Try it>
In the material below, count the lines with the word "above" and state that number only.

== Supplied entries

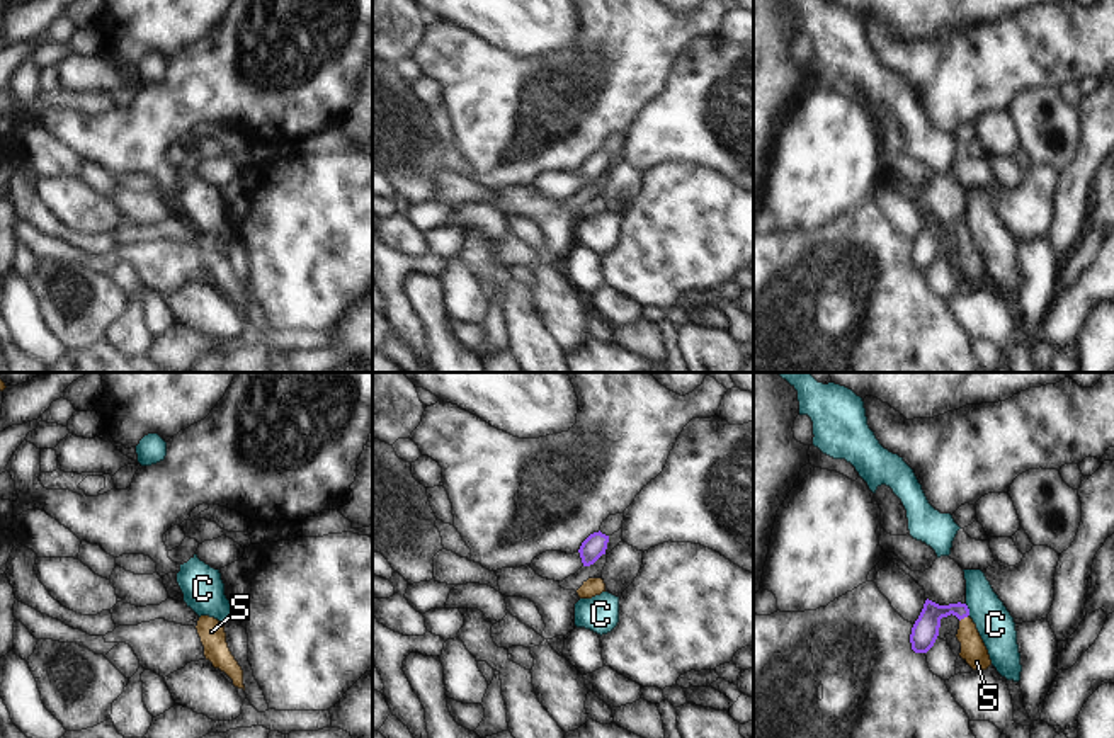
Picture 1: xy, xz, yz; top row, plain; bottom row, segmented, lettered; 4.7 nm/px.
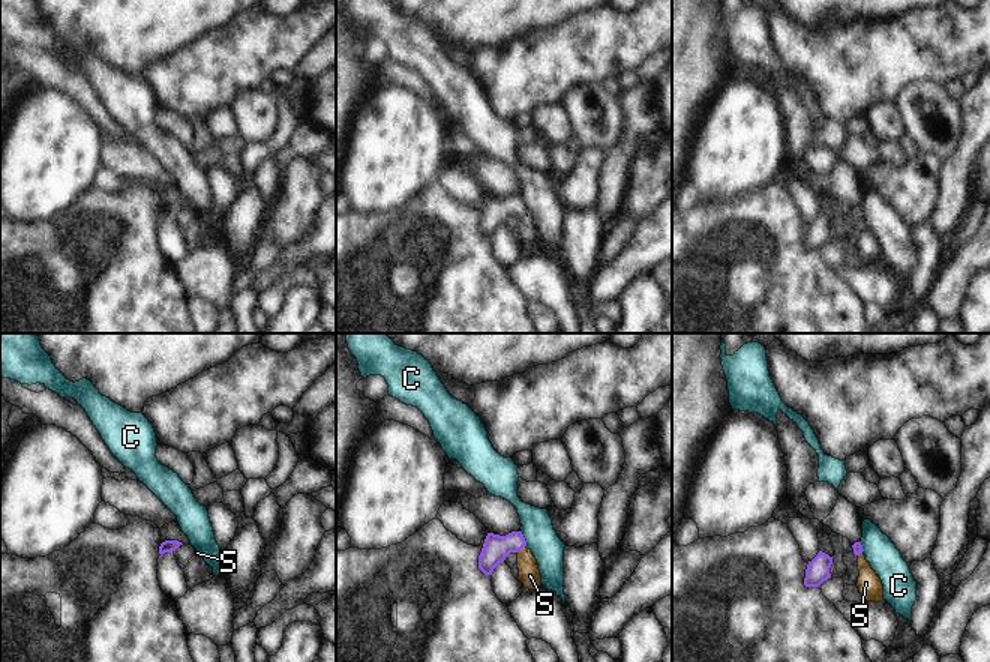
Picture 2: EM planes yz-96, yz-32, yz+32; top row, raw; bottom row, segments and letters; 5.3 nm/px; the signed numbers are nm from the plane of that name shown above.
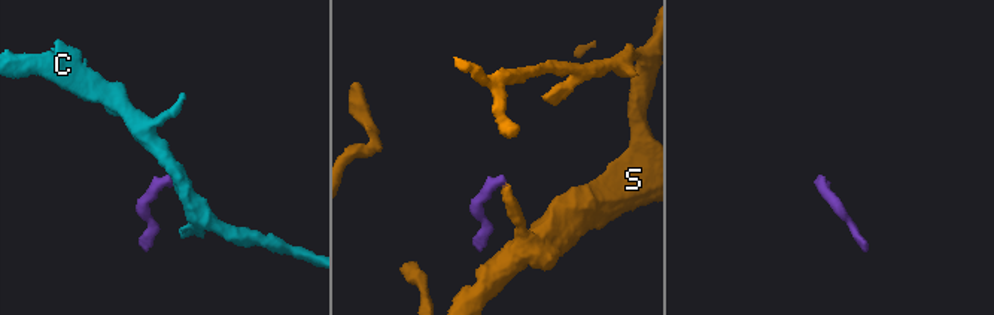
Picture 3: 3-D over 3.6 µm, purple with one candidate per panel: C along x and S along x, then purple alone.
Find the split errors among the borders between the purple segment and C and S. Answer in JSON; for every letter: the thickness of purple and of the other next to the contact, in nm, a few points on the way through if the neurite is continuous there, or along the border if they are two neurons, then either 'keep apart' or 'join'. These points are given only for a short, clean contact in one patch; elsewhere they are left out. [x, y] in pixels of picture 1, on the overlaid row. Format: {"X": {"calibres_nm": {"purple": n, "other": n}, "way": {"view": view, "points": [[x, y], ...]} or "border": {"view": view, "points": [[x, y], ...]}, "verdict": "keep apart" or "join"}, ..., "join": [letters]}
{"C": {"calibres_nm": {"purple": 130, "other": 170}, "border": {"view": "yz", "points": [[965, 604], [970, 614]]}, "verdict": "keep apart"}, "S": {"calibres_nm": {"purple": 130, "other": 120}, "way": {"view": "yz", "points": [[926, 630], [941, 611], [963, 618], [973, 650]]}, "verdict": "join"}, "join": ["S"]}

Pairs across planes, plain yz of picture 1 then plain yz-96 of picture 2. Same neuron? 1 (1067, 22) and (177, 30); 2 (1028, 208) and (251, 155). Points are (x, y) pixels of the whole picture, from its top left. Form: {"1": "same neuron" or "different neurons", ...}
{"1": "different neurons", "2": "same neuron"}

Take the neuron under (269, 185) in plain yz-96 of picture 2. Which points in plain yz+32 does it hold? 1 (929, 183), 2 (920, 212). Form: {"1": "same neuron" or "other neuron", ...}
{"1": "other neuron", "2": "other neuron"}

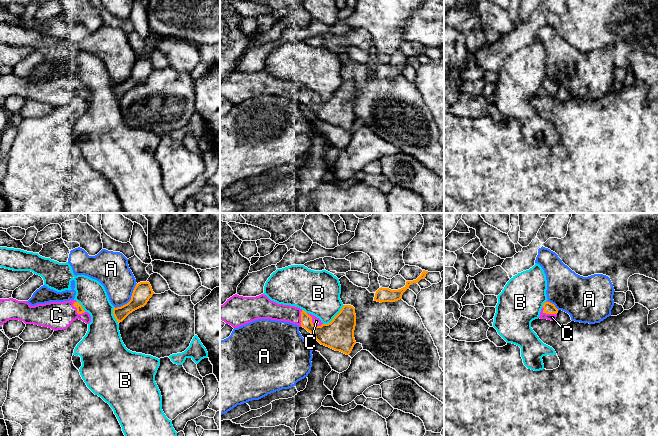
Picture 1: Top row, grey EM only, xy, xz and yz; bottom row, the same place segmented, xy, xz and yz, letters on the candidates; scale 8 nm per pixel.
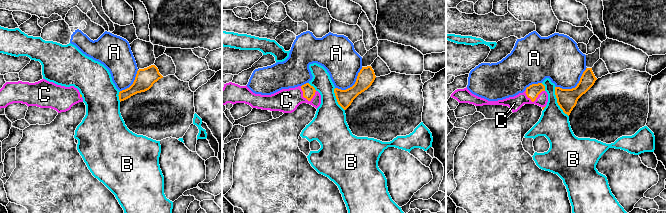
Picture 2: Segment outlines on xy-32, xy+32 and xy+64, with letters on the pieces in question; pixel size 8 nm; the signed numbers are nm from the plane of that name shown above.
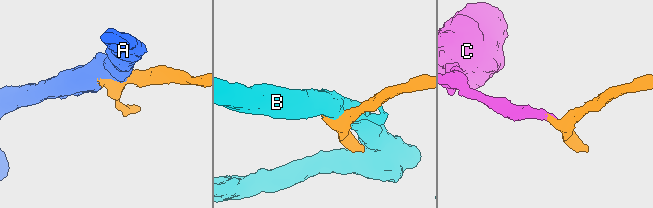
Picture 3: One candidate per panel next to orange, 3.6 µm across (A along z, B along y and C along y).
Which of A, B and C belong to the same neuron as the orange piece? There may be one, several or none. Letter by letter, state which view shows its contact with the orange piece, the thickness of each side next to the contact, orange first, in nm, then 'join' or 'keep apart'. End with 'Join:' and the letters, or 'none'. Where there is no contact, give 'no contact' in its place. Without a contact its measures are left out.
A: xy | 150/260 nm | keep apart
B: xz | 240/360 nm | keep apart
C: xz | 240/70 nm | join
Join: C

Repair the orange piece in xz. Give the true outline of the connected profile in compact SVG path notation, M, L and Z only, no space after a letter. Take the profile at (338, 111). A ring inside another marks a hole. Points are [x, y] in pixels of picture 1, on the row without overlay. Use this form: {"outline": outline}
{"outline": "M233 71L220 81L220 96L233 104L238 104L258 95L285 97L305 104L315 115L326 123L349 131L356 120L355 84L344 81L328 100L323 100L316 92L290 81L278 80L266 71L243 73Z"}

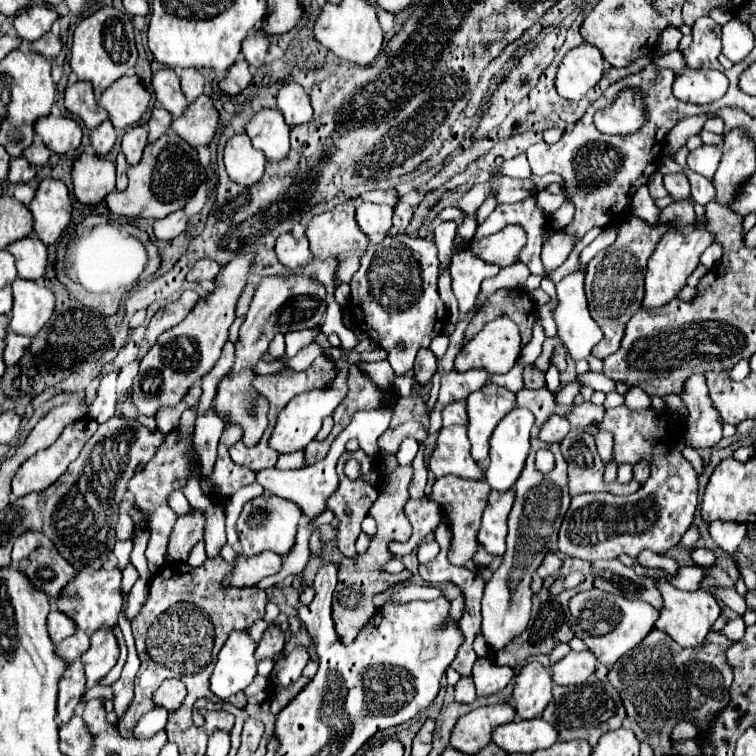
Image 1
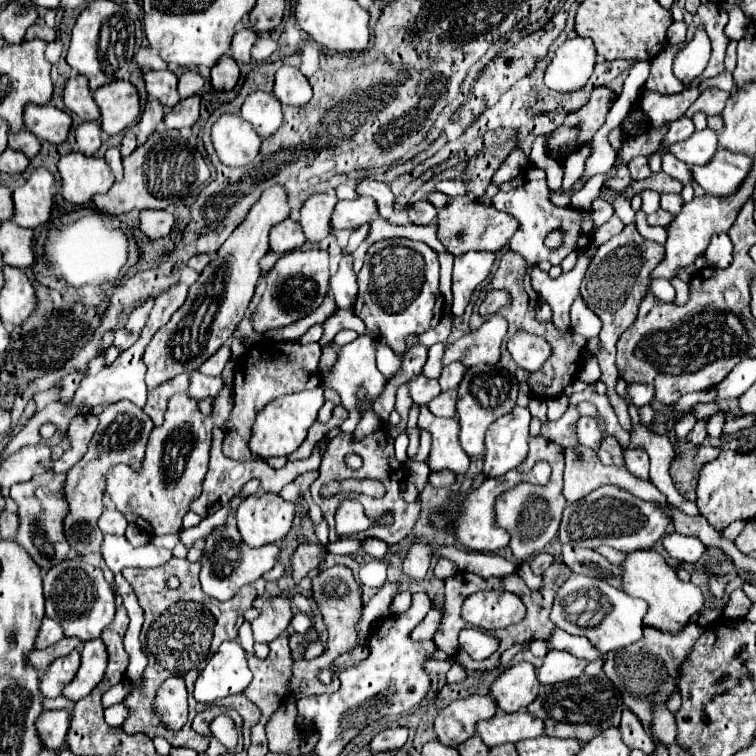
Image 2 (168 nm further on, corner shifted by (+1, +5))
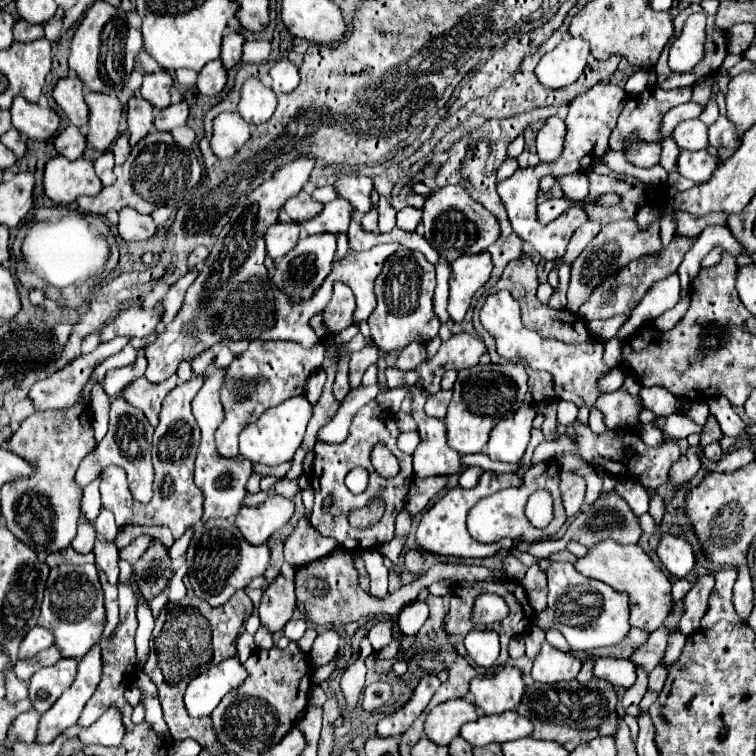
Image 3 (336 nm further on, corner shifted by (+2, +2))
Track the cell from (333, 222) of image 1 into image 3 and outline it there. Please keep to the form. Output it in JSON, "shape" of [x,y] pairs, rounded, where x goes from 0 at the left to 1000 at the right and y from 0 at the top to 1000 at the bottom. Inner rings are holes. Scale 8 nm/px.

====

Result of this exercise>
2